SNOWMASS VILLAGE, COLO.—Choosing the right treatment at the right time is the brass ring all rheumatologists hope for. Precision medicine provides the ability to leverage clinical, biomarker and omics data to predict and personalize future treatment for rheumatoid arthritis (RA).
“New data and new methods to analyze the data are helping us better predict patterns of disease and treatments that work well for subgroups of patients,” noted Jeffrey Curtis, MD, MS, MPH, during his presentation on precision medicine in rheumatology at the 2020 ACR Winter Symposium in January. Dr. Curtis is the Harbert Ball Professor of Medicine in the Division of Clinical Immunology & Rheumatology, University of Alabama at Birmingham (UAB). He is the co-director of the UAB Pharmacoepidemiology Unit and has led the clinical trials unit at UAB for more than a decade, with a focus on RA and psoriatic arthritis and spondyloarthritis.
Predicting RA Outcomes
Early indications are that some prediction models may be accurate enough for clinical care and management. But Dr. Curtis asked, “How good a prediction is good enough for clinicians?”

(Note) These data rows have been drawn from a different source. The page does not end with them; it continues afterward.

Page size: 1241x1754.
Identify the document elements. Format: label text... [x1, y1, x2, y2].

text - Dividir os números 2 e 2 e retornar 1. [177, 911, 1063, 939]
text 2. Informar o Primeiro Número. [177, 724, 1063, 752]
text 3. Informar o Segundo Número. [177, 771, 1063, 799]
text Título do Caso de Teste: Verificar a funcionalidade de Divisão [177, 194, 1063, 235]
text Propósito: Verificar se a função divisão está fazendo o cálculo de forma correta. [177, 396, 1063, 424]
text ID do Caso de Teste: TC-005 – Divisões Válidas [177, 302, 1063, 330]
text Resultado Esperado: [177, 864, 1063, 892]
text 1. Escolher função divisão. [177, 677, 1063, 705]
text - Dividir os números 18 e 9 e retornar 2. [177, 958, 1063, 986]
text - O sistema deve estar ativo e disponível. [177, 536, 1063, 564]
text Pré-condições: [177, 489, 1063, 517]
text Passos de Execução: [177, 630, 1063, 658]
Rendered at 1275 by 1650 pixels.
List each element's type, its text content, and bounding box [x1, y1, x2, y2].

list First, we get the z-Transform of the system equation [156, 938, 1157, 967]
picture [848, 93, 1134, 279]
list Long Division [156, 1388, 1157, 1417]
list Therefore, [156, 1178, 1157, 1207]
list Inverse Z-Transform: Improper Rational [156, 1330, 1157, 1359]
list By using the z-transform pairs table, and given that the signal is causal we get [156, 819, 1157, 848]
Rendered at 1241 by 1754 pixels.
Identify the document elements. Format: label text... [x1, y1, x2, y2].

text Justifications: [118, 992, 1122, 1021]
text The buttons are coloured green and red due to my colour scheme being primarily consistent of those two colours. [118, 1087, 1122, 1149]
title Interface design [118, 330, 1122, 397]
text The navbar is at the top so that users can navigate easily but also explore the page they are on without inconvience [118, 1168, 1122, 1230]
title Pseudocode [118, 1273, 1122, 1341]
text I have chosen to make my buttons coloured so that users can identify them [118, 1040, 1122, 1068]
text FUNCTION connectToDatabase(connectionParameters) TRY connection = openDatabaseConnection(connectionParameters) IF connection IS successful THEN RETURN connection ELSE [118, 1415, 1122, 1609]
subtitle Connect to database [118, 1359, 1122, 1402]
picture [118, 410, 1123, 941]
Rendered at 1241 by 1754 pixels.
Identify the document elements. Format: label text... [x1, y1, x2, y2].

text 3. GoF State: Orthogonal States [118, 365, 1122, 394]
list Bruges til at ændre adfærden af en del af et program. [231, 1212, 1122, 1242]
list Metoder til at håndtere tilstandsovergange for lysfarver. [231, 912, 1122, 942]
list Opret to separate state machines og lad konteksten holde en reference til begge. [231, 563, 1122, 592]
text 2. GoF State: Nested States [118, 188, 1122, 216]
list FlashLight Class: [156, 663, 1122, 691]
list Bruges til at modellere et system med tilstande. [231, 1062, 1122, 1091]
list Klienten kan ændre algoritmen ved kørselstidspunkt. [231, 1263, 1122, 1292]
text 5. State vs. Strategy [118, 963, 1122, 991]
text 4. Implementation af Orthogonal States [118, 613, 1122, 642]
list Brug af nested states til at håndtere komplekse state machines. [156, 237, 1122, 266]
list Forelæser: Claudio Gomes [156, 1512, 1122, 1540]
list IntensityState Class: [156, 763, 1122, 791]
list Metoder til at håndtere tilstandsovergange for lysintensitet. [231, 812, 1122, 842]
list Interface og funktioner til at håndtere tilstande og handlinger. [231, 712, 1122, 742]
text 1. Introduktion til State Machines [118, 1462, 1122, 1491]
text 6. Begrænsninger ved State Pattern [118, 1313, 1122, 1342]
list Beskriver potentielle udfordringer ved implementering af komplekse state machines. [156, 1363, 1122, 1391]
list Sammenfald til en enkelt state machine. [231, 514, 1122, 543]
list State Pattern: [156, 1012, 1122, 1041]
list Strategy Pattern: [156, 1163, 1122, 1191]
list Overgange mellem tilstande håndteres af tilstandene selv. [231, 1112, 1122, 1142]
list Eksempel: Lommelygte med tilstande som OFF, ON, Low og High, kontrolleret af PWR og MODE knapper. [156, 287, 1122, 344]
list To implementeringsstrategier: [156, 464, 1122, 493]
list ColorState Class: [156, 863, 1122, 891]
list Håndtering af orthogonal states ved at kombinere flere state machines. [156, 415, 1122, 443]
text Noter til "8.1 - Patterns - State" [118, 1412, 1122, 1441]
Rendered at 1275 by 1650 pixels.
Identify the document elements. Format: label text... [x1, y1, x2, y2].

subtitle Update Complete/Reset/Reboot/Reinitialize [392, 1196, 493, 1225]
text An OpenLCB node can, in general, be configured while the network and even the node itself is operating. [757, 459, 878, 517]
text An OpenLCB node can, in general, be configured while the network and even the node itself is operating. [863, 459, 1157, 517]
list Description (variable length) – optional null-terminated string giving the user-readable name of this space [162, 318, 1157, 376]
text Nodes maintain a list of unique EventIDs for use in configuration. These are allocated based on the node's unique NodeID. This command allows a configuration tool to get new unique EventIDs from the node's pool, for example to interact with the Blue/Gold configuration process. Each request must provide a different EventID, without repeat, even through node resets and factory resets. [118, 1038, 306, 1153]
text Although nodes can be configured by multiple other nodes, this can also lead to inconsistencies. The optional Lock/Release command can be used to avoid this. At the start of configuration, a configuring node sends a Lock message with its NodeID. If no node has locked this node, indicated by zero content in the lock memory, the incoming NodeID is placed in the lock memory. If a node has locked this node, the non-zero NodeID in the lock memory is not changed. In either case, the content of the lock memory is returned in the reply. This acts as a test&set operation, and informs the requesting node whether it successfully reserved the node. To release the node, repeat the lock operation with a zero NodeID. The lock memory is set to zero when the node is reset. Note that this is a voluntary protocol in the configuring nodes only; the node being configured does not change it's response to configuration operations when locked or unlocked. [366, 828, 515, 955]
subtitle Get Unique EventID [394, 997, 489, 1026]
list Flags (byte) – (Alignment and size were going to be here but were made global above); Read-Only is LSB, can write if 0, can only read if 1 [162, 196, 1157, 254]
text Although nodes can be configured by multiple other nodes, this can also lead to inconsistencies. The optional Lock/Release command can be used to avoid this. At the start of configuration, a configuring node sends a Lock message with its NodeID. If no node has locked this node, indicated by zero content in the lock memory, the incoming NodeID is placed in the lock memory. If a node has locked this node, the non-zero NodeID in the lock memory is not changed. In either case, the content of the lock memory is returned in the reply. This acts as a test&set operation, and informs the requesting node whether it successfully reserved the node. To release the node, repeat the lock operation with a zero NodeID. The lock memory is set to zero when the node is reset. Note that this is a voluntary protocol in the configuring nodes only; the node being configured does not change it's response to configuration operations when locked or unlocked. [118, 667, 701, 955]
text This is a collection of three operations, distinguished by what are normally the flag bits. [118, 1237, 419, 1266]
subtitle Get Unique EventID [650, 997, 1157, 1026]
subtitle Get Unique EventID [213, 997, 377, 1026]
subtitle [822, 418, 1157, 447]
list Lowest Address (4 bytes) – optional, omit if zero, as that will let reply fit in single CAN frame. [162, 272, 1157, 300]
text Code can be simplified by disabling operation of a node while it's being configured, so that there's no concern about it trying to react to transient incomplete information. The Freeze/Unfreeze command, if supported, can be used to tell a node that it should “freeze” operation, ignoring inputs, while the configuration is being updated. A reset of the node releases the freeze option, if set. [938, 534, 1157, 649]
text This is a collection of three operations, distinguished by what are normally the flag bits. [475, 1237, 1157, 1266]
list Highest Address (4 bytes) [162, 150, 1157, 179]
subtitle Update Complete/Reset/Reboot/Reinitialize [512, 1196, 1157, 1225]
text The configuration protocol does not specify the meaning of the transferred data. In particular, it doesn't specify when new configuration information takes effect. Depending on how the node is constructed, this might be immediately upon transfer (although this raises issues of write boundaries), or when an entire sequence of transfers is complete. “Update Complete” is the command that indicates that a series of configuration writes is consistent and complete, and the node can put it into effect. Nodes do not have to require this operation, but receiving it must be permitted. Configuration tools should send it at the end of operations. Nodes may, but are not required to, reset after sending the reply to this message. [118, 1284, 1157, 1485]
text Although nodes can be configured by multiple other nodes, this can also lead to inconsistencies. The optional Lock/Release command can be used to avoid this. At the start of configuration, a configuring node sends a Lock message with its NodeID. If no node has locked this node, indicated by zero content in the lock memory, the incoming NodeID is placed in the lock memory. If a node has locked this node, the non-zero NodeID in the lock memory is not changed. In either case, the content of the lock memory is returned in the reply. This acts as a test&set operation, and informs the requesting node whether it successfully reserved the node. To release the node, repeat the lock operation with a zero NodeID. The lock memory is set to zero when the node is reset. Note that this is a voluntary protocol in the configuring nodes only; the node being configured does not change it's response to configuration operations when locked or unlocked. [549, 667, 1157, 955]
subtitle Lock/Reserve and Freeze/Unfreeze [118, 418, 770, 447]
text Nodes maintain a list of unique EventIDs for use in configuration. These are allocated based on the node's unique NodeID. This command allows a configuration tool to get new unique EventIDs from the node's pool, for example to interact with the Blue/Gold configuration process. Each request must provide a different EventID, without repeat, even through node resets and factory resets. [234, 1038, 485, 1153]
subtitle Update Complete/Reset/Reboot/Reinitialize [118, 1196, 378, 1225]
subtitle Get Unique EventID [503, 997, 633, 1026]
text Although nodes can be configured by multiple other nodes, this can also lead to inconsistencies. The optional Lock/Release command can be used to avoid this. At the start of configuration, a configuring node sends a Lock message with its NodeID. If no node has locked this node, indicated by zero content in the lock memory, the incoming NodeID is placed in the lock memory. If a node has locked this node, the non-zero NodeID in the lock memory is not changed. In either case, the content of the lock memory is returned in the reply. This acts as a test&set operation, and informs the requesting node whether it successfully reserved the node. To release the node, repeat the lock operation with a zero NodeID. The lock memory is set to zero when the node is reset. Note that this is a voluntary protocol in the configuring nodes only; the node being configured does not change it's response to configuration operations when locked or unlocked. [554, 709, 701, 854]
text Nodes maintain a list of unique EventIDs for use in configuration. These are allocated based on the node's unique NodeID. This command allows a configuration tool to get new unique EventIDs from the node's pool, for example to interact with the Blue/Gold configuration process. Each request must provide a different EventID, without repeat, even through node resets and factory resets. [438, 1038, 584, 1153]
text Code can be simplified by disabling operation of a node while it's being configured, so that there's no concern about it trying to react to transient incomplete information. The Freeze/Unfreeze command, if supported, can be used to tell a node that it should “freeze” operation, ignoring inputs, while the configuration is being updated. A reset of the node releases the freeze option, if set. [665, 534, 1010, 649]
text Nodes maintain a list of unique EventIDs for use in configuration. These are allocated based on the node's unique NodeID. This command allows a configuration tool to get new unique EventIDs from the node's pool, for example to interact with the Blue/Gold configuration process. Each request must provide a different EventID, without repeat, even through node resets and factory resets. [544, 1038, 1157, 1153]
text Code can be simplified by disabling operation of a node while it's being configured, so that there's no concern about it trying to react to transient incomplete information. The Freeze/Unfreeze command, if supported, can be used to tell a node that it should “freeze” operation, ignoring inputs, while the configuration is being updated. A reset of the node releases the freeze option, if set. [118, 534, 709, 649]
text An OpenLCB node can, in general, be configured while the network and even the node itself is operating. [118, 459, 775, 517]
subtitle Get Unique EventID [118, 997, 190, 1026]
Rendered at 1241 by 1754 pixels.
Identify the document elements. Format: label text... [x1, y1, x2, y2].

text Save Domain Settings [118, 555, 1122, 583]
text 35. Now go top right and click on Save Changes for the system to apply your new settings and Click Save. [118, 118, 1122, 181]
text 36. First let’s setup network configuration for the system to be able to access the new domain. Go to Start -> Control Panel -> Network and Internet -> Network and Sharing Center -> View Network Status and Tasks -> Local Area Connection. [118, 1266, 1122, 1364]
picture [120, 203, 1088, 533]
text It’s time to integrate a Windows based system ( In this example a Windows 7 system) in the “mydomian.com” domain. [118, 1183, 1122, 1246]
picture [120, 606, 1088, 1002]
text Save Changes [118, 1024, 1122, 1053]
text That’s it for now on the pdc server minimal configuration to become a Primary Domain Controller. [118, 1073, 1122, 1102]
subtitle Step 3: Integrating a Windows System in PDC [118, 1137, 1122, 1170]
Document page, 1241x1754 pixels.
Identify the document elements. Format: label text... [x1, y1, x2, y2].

Dr. Curtis previously conducted research to predict low disease activity and remission using early treatment response to anti-tumor necrosis factor therapy in patients with RA using data from an etanercept trial (TEMPO). He said the results of that trial indicated an accurate prediction could be made for 80–90% of patients within 12 weeks of starting therapy about whether they were likely to have low disease activity at week 52. However, researchers needed to see the remaining 10–20% of patients following additional time on therapy to determine whether treatment should continue.1
Subsequent investigations have looked at predicting treatment response earlier (e.g., as early as four weeks after starting therapy). The ability to predict treatment response before a patient starts therapy based on blood or genetic-derived factors remains the holy grail for researchers.
He discussed balancing rigor (such as focusing on low disease activity, if not remission as the optimal target) and practicality (e.g., settling for significant improvement), and maximizing predicted response vs. non-response in assessing treatment efficacy.
In research to predict response to biologic drugs, one growing area of study is the identification of immunological biomarkers of treatment response through such methods as evaluating synovial tissue and fluid. Various biomarkers produced by a range of cell types have been suggested to be important. For example, macrophages in the synovial lining of the joint are important elements of RA pathogenesis, and macrophage-derived markers have been correlated with future treatment response.
One study used single-cell RNA-sequencing to uncover four distinct subsets of mouse synovial macrophages and identified a dynamic role for synovial macrophages in inflammation.2
Dr. Curtis stressed the accuracy of prediction models should be judged by clinicians to consider maximum benefit in real-world application.